____ Given entries

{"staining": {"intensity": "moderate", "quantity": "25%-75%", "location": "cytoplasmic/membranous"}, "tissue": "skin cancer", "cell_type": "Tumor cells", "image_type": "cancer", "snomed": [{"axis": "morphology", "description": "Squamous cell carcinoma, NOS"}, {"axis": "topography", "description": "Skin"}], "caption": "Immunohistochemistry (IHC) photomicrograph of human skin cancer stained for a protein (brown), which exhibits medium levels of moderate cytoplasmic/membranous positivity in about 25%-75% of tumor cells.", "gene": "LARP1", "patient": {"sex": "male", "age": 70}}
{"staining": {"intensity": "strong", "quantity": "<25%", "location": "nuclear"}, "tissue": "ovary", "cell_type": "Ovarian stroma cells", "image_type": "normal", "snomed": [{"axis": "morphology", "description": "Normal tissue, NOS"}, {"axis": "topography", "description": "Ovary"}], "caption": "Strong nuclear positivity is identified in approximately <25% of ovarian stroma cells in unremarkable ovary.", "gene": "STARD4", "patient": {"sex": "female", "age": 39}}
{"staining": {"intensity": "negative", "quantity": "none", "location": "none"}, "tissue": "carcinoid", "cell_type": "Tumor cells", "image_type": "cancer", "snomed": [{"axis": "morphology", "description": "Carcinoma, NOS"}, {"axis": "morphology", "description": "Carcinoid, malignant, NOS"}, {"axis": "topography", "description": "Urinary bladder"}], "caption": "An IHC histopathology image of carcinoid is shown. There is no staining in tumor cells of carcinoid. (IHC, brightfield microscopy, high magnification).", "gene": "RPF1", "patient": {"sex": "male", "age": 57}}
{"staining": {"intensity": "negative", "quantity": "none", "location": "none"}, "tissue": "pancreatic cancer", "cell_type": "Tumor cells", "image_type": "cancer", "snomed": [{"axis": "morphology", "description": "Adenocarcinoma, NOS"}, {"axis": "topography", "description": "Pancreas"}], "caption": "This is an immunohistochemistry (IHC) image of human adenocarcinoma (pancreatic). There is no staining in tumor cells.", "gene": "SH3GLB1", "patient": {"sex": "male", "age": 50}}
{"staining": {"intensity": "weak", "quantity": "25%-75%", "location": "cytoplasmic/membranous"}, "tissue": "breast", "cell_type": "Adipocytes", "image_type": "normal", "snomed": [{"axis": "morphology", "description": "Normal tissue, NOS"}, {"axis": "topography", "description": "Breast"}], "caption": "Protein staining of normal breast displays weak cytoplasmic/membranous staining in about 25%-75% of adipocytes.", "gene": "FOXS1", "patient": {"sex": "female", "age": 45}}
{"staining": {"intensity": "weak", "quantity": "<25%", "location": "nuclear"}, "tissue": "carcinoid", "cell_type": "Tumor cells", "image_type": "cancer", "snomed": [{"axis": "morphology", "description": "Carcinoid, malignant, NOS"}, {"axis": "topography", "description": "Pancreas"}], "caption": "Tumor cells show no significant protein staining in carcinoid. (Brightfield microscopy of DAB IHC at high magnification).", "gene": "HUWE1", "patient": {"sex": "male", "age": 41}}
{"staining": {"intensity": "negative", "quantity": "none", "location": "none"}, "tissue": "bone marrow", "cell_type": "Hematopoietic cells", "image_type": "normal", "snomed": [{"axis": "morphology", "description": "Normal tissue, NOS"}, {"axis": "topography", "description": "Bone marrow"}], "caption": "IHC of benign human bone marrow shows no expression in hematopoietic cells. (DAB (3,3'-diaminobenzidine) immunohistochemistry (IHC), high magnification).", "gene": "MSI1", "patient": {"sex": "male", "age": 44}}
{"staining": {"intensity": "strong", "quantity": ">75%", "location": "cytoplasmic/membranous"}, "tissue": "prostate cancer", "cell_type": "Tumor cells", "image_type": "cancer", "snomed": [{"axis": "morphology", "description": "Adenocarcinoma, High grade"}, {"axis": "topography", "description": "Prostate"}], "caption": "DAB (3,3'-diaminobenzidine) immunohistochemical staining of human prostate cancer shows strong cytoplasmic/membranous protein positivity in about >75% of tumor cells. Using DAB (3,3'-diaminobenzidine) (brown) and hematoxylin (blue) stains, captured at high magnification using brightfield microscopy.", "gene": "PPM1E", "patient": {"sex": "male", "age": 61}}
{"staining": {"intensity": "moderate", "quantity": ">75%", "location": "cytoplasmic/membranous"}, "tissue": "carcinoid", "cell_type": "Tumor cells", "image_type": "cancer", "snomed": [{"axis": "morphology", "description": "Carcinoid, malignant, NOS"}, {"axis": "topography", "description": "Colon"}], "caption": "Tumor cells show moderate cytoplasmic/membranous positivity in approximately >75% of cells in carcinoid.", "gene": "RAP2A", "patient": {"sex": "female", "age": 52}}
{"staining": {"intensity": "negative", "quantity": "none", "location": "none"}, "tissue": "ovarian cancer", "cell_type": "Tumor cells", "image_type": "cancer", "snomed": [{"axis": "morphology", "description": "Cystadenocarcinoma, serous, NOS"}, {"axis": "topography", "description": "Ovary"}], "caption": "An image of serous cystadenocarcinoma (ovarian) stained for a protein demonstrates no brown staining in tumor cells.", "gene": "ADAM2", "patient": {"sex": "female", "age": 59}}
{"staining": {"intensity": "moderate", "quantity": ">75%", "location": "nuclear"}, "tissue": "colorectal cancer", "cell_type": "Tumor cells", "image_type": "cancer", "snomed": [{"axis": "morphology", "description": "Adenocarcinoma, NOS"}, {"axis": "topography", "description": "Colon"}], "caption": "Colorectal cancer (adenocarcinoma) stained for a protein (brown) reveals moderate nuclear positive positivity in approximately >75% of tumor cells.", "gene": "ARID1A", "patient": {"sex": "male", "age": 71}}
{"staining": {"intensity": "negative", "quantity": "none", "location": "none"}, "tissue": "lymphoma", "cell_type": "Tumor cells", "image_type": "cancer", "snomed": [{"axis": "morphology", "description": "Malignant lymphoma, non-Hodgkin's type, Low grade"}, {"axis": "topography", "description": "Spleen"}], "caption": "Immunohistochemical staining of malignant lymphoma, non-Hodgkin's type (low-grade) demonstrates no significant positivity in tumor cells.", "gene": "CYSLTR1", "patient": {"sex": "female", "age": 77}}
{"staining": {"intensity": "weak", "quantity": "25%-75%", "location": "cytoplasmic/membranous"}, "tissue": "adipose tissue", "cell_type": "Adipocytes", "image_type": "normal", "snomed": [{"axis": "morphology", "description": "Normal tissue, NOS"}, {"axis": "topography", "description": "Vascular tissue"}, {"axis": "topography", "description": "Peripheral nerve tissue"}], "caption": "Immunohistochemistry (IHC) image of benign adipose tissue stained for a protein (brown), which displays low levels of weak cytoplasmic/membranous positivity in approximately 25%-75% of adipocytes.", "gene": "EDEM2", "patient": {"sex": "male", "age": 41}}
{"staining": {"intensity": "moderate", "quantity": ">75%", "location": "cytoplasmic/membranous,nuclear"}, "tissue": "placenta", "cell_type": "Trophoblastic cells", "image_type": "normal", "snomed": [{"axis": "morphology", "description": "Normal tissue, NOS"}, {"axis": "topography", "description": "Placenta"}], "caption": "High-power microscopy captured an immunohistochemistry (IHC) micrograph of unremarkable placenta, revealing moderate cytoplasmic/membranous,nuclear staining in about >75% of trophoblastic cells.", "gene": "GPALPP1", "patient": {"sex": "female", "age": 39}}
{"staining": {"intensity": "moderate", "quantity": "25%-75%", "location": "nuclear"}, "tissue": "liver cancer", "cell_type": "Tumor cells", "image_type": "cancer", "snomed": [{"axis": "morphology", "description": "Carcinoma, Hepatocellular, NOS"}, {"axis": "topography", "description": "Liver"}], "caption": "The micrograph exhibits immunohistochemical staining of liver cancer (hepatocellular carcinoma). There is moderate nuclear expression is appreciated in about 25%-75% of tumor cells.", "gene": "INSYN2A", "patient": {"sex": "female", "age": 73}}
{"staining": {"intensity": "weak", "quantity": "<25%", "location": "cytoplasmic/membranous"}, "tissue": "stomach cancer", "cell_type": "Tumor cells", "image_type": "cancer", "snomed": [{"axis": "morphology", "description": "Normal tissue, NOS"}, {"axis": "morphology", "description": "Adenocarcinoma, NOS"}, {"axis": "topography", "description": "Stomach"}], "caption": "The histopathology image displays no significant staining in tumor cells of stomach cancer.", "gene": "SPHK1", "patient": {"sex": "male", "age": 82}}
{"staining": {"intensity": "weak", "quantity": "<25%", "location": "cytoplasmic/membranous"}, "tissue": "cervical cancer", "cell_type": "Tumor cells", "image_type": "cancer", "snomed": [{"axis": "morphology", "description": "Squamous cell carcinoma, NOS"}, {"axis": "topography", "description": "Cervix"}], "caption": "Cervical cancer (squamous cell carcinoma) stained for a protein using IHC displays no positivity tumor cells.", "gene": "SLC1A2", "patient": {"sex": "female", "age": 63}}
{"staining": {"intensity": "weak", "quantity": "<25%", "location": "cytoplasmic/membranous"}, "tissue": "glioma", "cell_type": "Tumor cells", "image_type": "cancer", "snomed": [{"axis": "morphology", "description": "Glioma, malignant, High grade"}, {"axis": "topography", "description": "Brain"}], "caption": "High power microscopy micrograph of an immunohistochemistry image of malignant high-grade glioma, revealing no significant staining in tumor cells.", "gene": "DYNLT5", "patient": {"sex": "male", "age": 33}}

________

The required output is every line above from the one with "cells show no" down to the one with "of benign human", restated word for word, ends included.

{"staining": {"intensity": "weak", "quantity": "<25%", "location": "nuclear"}, "tissue": "carcinoid", "cell_type": "Tumor cells", "image_type": "cancer", "snomed": [{"axis": "morphology", "description": "Carcinoid, malignant, NOS"}, {"axis": "topography", "description": "Pancreas"}], "caption": "Tumor cells show no significant protein staining in carcinoid. (Brightfield microscopy of DAB IHC at high magnification).", "gene": "HUWE1", "patient": {"sex": "male", "age": 41}}
{"staining": {"intensity": "negative", "quantity": "none", "location": "none"}, "tissue": "bone marrow", "cell_type": "Hematopoietic cells", "image_type": "normal", "snomed": [{"axis": "morphology", "description": "Normal tissue, NOS"}, {"axis": "topography", "description": "Bone marrow"}], "caption": "IHC of benign human bone marrow shows no expression in hematopoietic cells. (DAB (3,3'-diaminobenzidine) immunohistochemistry (IHC), high magnification).", "gene": "MSI1", "patient": {"sex": "male", "age": 44}}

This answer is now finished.